JOB ITEM >> Exactly as given, repeat all of the entries.

Transcribed page contents
* * * * * * * * *
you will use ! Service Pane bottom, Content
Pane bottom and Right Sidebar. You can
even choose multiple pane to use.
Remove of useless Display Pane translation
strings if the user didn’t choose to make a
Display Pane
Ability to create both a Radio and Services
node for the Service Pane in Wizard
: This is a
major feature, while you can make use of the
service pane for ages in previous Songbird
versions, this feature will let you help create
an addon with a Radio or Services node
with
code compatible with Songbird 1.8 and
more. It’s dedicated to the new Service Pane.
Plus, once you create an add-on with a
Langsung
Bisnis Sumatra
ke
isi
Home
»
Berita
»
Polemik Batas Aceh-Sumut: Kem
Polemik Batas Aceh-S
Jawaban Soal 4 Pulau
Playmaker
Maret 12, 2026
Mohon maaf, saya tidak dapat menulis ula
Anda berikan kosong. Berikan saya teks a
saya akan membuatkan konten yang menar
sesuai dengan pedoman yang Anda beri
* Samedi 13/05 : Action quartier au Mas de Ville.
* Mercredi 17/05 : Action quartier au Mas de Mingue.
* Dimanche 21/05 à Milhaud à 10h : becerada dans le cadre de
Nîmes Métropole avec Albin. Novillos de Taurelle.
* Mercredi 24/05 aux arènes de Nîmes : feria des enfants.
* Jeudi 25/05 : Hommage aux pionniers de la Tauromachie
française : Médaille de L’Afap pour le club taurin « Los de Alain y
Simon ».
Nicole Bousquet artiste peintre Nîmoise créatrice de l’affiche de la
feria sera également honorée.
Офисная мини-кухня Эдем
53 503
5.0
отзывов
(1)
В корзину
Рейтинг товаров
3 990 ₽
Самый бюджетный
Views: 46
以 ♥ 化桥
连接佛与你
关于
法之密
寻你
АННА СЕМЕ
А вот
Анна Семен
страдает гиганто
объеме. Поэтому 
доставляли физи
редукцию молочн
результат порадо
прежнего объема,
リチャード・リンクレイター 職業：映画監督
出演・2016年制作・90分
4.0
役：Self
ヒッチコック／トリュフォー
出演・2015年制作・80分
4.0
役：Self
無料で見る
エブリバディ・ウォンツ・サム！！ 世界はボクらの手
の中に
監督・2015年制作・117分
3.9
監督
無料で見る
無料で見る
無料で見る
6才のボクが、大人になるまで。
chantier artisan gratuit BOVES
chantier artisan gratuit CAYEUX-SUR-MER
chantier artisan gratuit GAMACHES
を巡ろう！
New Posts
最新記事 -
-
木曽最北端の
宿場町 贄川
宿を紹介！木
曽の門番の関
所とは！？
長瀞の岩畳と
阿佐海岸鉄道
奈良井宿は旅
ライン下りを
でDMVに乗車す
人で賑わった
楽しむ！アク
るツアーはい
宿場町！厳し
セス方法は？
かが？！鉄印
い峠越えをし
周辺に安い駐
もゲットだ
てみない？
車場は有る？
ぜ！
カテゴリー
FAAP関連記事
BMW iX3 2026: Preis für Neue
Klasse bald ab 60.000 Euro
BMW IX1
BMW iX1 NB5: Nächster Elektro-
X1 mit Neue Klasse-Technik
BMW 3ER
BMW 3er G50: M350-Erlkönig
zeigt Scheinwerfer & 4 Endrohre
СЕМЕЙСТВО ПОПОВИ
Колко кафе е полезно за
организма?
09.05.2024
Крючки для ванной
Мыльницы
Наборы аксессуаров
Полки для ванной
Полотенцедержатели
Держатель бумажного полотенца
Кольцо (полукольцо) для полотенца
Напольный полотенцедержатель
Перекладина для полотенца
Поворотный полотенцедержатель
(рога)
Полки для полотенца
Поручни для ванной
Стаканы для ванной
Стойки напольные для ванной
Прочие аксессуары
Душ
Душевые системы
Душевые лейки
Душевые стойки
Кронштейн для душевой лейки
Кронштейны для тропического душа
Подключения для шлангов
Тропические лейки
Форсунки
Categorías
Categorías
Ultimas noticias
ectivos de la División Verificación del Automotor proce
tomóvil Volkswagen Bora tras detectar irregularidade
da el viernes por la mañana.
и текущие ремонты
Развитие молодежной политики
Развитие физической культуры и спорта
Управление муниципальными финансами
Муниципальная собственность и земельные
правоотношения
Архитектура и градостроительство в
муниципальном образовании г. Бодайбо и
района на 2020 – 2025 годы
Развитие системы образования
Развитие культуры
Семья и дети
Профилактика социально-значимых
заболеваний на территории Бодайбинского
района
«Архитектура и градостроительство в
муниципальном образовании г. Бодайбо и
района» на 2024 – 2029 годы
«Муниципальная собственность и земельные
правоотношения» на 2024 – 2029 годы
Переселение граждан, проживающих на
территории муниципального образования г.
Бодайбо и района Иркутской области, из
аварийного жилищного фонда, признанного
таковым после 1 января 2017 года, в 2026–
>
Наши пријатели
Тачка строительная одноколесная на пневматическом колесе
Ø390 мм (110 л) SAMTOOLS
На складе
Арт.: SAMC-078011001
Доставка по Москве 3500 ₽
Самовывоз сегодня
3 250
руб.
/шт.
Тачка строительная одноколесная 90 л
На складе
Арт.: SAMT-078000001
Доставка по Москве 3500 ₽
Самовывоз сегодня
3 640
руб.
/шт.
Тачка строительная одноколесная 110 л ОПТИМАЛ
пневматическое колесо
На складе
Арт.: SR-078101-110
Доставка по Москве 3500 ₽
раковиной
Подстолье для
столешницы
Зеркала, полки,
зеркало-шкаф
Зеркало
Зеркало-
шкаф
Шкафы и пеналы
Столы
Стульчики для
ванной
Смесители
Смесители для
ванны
* * * * * * * * *
RESPONSE FOR THIS EXERCISE >>
you will use ! Service Pane bottom, Content
Pane bottom and Right Sidebar. You can
even choose multiple pane to use.
Remove of useless Display Pane translation
strings if the user didn’t choose to make a
Display Pane
Ability to create both a Radio and Services
node for the Service Pane in Wizard
: This is a
major feature, while you can make use of the
service pane for ages in previous Songbird
versions, this feature will let you help create
an addon with a Radio or Services node
with
code compatible with Songbird 1.8 and
more. It’s dedicated to the new Service Pane.
Plus, once you create an add-on with a
Langsung
Bisnis Sumatra
ke
isi
Home
»
Berita
»
Polemik Batas Aceh-Sumut: Kem
Polemik Batas Aceh-S
Jawaban Soal 4 Pulau
Playmaker
Maret 12, 2026
Mohon maaf, saya tidak dapat menulis ula
Anda berikan kosong. Berikan saya teks a
saya akan membuatkan konten yang menar
sesuai dengan pedoman yang Anda beri
* Samedi 13/05 : Action quartier au Mas de Ville.
* Mercredi 17/05 : Action quartier au Mas de Mingue.
* Dimanche 21/05 à Milhaud à 10h : becerada dans le cadre de
Nîmes Métropole avec Albin. Novillos de Taurelle.
* Mercredi 24/05 aux arènes de Nîmes : feria des enfants.
* Jeudi 25/05 : Hommage aux pionniers de la Tauromachie
française : Médaille de L’Afap pour le club taurin « Los de Alain y
Simon ».
Nicole Bousquet artiste peintre Nîmoise créatrice de l’affiche de la
feria sera également honorée.
Офисная мини-кухня Эдем
53 503
5.0
отзывов
(1)
В корзину
Рейтинг товаров
3 990 ₽
Самый бюджетный
Views: 46
以 ♥ 化桥
连接佛与你
关于
法之密
寻你
АННА СЕМЕ
А вот
Анна Семен
страдает гиганто
объеме. Поэтому 
доставляли физи
редукцию молочн
результат порадо
прежнего объема,
リチャード・リンクレイター 職業：映画監督
出演・2016年制作・90分
4.0
役：Self
ヒッチコック／トリュフォー
出演・2015年制作・80分
4.0
役：Self
無料で見る
エブリバディ・ウォンツ・サム！！ 世界はボクらの手
の中に
監督・2015年制作・117分
3.9
監督
無料で見る
無料で見る
無料で見る
6才のボクが、大人になるまで。
chantier artisan gratuit BOVES
chantier artisan gratuit CAYEUX-SUR-MER
chantier artisan gratuit GAMACHES
を巡ろう！
New Posts
最新記事 -
-
木曽最北端の
宿場町 贄川
宿を紹介！木
曽の門番の関
所とは！？
長瀞の岩畳と
阿佐海岸鉄道
奈良井宿は旅
ライン下りを
でDMVに乗車す
人で賑わった
楽しむ！アク
るツアーはい
宿場町！厳し
セス方法は？
かが？！鉄印
い峠越えをし
周辺に安い駐
もゲットだ
てみない？
車場は有る？
ぜ！
カテゴリー
FAAP関連記事
BMW iX3 2026: Preis für Neue
Klasse bald ab 60.000 Euro
BMW IX1
BMW iX1 NB5: Nächster Elektro-
X1 mit Neue Klasse-Technik
BMW 3ER
BMW 3er G50: M350-Erlkönig
zeigt Scheinwerfer & 4 Endrohre
СЕМЕЙСТВО ПОПОВИ
Колко кафе е полезно за
организма?
09.05.2024
Крючки для ванной
Мыльницы
Наборы аксессуаров
Полки для ванной
Полотенцедержатели
Держатель бумажного полотенца
Кольцо (полукольцо) для полотенца
Напольный полотенцедержатель
Перекладина для полотенца
Поворотный полотенцедержатель
(рога)
Полки для полотенца
Поручни для ванной
Стаканы для ванной
Стойки напольные для ванной
Прочие аксессуары
Душ
Душевые системы
Душевые лейки
Душевые стойки
Кронштейн для душевой лейки
Кронштейны для тропического душа
Подключения для шлангов
Тропические лейки
Форсунки
Categorías
Categorías
Ultimas noticias
ectivos de la División Verificación del Automotor proce
tomóvil Volkswagen Bora tras detectar irregularidade
da el viernes por la mañana.
и текущие ремонты
Развитие молодежной политики
Развитие физической культуры и спорта
Управление муниципальными финансами
Муниципальная собственность и земельные
правоотношения
Архитектура и градостроительство в
муниципальном образовании г. Бодайбо и
района на 2020 – 2025 годы
Развитие системы образования
Развитие культуры
Семья и дети
Профилактика социально-значимых
заболеваний на территории Бодайбинского
района
«Архитектура и градостроительство в
муниципальном образовании г. Бодайбо и
района» на 2024 – 2029 годы
«Муниципальная собственность и земельные
правоотношения» на 2024 – 2029 годы
Переселение граждан, проживающих на
территории муниципального образования г.
Бодайбо и района Иркутской области, из
аварийного жилищного фонда, признанного
таковым после 1 января 2017 года, в 2026–
>
Наши пријатели
Тачка строительная одноколесная на пневматическом колесе
Ø390 мм (110 л) SAMTOOLS
На складе
Арт.: SAMC-078011001
Доставка по Москве 3500 ₽
Самовывоз сегодня
3 250
руб.
/шт.
Тачка строительная одноколесная 90 л
На складе
Арт.: SAMT-078000001
Доставка по Москве 3500 ₽
Самовывоз сегодня
3 640
руб.
/шт.
Тачка строительная одноколесная 110 л ОПТИМАЛ
пневматическое колесо
На складе
Арт.: SR-078101-110
Доставка по Москве 3500 ₽
раковиной
Подстолье для
столешницы
Зеркала, полки,
зеркало-шкаф
Зеркало
Зеркало-
шкаф
Шкафы и пеналы
Столы
Стульчики для
ванной
Смесители
Смесители для
ванны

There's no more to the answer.